The player must progress through a linear story with only the aid of the player character’s voice and
thoughts. The player does not have an understanding of the environmental location, so must explore
in order to become more familiar with it and eventualy escape. There are two semi open world
areas. The residential area, where the all the residents sleep and the town, where people spend the
day.
There are multiple ways to achieve the same objective. For example if the player wishes to find a
map they may find it in locations such as a hunting store, train station, or newsagent shop. This is
not garanteed, so it is up to the player to keep exploring until they find what they need.
The player takes the role of 45 year old Murdoch and has early early altzehimers. You have awoken
in a place you don’t recognize without memory of arriving. The story revolves around Murdoch who
has been abducted by aliens and put in an enclosure made by the beings- along with other humans
like himself. The aliens are attempting to create a slave race which is apparent from many hints
dropped that the player can observe throughout the game such as groups of people moving in
unisom or coordinating tasks at the same time without communicating. For reference, the hint
dropping with Inside’s husks (Figure 2 and 3) is a good example.
The player character is at a physical disadvantage being older, so they cannot fight back and
therefore the game levels should revolve around patience, strategy and escape to avoid danger and
make it hard to rush through the game. Having the player stay helplessly trapped and focused on
opening opportunities as well as during their uncomfortable scenario helps with the horror aspect.

[Stored data]
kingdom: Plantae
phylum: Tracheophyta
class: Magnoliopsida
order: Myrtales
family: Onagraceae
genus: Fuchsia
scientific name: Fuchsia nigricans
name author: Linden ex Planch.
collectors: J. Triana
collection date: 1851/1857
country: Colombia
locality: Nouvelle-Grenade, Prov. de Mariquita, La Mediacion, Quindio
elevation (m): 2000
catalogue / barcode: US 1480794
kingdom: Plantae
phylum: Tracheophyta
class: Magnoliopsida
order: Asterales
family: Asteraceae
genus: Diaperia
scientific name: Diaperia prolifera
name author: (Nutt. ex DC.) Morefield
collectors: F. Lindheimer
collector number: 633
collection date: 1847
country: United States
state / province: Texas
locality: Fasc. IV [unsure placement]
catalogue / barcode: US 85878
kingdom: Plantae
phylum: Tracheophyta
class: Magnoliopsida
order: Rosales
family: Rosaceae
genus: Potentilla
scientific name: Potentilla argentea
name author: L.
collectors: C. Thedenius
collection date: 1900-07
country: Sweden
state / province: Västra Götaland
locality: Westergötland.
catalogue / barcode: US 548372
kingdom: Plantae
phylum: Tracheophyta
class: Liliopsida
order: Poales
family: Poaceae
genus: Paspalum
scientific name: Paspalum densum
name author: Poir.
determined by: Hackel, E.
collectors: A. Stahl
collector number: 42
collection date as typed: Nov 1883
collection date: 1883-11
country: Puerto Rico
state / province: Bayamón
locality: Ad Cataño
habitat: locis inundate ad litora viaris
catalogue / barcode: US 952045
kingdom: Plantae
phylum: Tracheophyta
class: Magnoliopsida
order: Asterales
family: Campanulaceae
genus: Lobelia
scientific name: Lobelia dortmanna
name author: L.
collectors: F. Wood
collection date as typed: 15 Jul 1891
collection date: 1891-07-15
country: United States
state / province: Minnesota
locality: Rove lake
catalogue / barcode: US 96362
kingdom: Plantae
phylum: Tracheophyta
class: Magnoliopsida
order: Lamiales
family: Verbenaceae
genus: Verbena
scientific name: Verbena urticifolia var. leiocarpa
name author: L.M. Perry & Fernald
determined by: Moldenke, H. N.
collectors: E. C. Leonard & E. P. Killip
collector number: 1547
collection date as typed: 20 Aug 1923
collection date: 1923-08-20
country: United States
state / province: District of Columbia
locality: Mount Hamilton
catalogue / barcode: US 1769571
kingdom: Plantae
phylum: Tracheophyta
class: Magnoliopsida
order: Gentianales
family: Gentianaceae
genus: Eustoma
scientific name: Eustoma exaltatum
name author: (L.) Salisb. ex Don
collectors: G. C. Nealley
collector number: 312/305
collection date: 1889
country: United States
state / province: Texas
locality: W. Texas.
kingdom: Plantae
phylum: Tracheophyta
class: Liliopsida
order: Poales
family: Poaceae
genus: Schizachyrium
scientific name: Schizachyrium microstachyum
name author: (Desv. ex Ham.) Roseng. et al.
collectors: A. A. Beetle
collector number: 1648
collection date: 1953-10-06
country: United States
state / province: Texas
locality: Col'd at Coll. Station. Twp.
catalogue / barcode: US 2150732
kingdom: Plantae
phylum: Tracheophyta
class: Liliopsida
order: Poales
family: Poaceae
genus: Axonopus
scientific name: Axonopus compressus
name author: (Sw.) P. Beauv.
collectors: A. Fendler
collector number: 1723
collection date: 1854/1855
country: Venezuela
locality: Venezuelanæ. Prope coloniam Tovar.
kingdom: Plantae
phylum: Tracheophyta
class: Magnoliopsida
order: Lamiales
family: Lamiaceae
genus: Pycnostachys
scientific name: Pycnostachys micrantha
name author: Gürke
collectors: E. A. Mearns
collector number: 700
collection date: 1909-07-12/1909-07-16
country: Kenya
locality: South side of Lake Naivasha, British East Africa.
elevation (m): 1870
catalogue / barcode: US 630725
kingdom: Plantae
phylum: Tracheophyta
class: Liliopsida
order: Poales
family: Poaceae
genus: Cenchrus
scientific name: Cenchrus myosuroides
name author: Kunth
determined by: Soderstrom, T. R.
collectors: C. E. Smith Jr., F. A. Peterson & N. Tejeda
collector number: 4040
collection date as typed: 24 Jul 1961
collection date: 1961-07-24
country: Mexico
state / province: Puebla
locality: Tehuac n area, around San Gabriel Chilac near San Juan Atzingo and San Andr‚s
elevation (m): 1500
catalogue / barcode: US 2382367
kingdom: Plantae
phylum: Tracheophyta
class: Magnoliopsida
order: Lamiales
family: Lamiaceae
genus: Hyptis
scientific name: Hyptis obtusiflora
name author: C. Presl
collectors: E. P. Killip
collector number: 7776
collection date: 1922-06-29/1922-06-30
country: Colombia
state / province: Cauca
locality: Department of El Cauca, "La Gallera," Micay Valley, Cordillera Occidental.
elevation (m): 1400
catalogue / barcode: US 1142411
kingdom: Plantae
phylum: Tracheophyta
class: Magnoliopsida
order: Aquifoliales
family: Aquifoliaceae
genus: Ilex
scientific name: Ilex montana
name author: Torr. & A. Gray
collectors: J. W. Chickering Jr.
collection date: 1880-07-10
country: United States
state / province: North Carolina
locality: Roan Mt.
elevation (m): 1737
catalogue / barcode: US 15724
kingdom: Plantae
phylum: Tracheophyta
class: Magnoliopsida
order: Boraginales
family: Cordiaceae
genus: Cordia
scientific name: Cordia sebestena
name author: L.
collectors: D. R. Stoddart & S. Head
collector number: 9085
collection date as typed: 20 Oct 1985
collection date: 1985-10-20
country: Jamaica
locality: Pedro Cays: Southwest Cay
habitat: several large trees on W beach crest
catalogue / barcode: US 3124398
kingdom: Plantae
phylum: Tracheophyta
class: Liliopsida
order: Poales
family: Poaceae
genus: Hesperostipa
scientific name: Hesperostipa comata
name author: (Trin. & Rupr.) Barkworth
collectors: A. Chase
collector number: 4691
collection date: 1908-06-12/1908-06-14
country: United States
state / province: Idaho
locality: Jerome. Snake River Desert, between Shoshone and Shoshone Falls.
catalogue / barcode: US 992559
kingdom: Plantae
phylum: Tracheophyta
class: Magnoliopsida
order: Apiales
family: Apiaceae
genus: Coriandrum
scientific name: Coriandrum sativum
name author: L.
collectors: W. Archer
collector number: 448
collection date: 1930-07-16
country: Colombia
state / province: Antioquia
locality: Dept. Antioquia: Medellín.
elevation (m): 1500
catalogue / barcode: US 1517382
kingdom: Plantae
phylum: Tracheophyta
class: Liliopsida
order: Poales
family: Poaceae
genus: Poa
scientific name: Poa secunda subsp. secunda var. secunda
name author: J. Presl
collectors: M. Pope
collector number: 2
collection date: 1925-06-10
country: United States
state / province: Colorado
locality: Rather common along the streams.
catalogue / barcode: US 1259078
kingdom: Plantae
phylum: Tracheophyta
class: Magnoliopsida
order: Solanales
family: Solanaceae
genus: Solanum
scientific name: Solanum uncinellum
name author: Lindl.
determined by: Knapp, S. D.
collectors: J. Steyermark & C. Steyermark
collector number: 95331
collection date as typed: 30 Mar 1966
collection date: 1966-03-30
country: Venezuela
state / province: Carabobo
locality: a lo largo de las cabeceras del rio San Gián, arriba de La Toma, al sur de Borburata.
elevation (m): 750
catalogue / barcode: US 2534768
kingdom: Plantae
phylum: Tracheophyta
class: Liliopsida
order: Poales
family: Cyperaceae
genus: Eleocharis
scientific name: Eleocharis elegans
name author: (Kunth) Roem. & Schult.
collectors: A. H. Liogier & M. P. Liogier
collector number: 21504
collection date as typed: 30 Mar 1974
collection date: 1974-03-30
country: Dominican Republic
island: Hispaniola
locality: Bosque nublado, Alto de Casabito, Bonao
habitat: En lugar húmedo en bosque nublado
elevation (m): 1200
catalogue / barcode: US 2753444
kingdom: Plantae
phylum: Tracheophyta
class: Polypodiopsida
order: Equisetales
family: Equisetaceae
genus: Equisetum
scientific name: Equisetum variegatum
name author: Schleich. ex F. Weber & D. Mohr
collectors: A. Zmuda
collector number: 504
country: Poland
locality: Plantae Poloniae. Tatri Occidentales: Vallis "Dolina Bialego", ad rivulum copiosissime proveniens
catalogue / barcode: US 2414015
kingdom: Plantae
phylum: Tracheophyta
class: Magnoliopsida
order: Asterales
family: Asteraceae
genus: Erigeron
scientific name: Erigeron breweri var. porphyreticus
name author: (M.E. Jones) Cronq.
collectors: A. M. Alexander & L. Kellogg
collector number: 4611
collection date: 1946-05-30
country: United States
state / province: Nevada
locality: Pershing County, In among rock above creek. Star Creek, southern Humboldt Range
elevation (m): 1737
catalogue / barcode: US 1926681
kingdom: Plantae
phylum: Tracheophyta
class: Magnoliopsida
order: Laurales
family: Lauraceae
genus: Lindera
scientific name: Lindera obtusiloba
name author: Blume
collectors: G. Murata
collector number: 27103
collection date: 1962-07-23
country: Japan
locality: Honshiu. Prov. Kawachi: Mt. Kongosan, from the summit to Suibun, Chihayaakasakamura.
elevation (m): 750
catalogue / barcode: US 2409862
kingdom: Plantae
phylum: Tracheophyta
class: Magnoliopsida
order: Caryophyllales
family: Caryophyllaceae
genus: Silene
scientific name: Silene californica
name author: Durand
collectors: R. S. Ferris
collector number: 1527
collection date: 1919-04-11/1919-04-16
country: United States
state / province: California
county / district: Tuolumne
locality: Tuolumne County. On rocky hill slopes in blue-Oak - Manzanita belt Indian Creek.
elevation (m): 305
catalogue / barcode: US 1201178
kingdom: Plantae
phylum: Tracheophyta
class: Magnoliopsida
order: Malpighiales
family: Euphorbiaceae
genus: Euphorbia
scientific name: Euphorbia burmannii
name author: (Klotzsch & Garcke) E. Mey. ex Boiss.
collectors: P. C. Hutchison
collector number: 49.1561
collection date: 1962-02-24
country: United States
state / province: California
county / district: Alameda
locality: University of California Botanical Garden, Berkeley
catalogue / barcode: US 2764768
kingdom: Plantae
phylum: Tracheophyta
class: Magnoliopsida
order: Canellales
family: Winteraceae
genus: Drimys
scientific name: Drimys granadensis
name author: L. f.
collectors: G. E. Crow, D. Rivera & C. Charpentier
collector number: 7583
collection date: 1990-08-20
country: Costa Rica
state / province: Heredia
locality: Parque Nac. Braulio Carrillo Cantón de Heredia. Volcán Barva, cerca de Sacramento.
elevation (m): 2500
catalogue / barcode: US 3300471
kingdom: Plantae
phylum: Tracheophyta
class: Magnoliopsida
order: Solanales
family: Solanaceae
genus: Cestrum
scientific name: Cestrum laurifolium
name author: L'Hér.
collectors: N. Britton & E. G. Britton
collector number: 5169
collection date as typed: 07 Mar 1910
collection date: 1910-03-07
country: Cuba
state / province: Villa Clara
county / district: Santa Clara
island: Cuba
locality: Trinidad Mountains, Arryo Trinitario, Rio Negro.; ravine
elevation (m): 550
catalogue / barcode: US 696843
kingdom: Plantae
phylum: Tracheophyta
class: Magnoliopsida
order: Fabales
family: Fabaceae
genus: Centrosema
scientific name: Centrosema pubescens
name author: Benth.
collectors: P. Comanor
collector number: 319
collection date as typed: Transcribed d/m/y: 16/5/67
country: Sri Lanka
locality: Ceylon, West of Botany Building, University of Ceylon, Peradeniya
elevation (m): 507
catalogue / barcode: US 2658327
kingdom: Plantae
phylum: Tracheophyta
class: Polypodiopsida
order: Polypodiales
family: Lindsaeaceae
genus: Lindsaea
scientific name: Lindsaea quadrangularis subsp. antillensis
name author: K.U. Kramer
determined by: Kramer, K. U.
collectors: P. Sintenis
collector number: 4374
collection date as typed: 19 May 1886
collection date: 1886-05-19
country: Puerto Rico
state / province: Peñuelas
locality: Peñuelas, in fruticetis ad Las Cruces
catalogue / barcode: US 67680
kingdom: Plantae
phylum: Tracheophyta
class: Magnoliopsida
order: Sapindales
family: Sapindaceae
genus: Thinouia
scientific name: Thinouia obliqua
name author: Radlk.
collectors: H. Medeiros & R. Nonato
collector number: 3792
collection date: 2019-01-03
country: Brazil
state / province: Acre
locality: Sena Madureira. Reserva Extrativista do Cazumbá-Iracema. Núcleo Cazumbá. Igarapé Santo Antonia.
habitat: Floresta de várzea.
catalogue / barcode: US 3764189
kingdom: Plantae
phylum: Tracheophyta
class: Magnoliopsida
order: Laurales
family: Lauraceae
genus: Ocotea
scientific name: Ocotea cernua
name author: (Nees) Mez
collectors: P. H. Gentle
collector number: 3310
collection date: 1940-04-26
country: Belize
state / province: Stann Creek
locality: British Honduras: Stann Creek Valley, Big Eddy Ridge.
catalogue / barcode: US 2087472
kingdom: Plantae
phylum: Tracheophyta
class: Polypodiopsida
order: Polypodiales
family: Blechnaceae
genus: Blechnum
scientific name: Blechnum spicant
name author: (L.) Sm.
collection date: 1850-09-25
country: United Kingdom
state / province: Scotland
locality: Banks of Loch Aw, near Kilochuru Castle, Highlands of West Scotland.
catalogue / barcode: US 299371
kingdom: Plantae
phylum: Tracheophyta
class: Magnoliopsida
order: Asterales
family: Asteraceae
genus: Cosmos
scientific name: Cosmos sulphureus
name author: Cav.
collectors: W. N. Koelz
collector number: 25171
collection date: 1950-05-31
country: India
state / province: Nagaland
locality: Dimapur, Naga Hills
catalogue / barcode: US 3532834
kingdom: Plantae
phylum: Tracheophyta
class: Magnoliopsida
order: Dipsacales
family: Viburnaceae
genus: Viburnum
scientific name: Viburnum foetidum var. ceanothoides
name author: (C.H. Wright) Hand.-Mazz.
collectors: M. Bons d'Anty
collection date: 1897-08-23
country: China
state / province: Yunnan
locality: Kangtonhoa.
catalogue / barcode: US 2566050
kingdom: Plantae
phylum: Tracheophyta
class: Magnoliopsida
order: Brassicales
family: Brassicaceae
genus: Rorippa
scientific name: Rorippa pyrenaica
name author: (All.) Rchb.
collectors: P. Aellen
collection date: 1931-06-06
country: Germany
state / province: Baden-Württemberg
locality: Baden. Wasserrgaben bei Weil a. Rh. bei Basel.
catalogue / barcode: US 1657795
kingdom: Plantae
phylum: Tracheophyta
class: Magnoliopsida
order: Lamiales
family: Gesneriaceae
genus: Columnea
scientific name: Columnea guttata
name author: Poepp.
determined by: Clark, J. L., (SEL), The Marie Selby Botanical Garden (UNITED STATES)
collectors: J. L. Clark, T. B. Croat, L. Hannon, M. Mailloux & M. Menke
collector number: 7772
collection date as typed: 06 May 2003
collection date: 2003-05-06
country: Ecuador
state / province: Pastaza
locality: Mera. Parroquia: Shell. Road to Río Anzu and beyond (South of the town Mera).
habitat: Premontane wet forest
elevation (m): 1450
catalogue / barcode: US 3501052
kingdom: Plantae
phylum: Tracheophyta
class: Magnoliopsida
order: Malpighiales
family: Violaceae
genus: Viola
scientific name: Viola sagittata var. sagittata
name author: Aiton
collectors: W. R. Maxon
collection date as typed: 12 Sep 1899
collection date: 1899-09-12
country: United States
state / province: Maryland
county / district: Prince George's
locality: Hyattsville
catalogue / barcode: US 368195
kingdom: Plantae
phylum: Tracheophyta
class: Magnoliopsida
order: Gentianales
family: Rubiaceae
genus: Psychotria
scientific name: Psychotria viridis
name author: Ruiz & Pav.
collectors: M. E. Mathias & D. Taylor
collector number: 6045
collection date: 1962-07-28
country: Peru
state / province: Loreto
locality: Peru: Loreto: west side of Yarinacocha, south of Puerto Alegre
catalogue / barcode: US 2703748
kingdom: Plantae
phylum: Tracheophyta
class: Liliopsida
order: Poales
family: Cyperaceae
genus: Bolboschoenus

YOUR GOAL
Pick up the game design text after its final sentence and continue writing it. The listing comes from a different source than the game design text.

RESULT OF THE TASK
Murdoch must find a way to surive so he can get back home to his wife, Harriet.
The mechanics consist of those similar to ‘Outlast’, which include the waiting and hiding stealth
constraints due to lack of equipment to fight back. The player will be able to stay undetected and
inconspicuous by not raising awarness of themselves. The player can leave, hide or blend in by
perfoming actions similar to those of NPCs.
Mainly, the foci of the game is to provide interesting scenarios centred around this alien habitat with
emphasis on invasive cognitive control without being blatantly obvious by having UFOs or aliens- it’s
just heavily implied e.g. whirring sounds or silhouettes of figures in the rain (Figure 4). It should also
promote exploration of the disturbing and chilling atmosphere of a small, secluded environment,
along with its irrational community unknowingly experimented on by the aliens as the game is about
providing an experience of the game world. There should also be an emphasis on subtleties that only
the player can pick up on such as the understanding that the place they are in is inconsistent with
the region in the world they are in- done through having bits in the environment derived from
Warminster and Roswell. And most importantly, the gameplay situations should emphasis on
producing anxiety and powerlessness to be contextual with the horror theme, otherwise there is a
risk of cognitive dissonance.
Figure 1
Figure 2
https://www.youtube.com/watch?v=pMi1xluha1U : 22:40 – 24:45
Figure 3
https://www.youtube.com/watch?v=pMi1xluha1U : 19:53 – 20:10
Figure 4
Narrative
Synopsis
The game starts with Murdoch waking up without memory of the place he is in, no phone signal and blood
having ran from his facial orifaces, coating the bed. You try to leave to return to your wife. Survival to get back
home motivates the character throughout the game.
The player character starts off confused at the strangeness of everything, but over time the player gathers
information and begins to learn about and understand the place they are in, its dangers and purpose of
control.
You find this place isn’t safe after witnessing a mob apprehend another conscious person with blood running
out their facial orifices and talking to an unseen presence. You have the urge to hold him down too... The
person is lifted into the sky.
You begin planning to survive the journey to leave and find help. You eventually find that this place becomes
more uninhabitable the further travelled from it, preventing you from leaving.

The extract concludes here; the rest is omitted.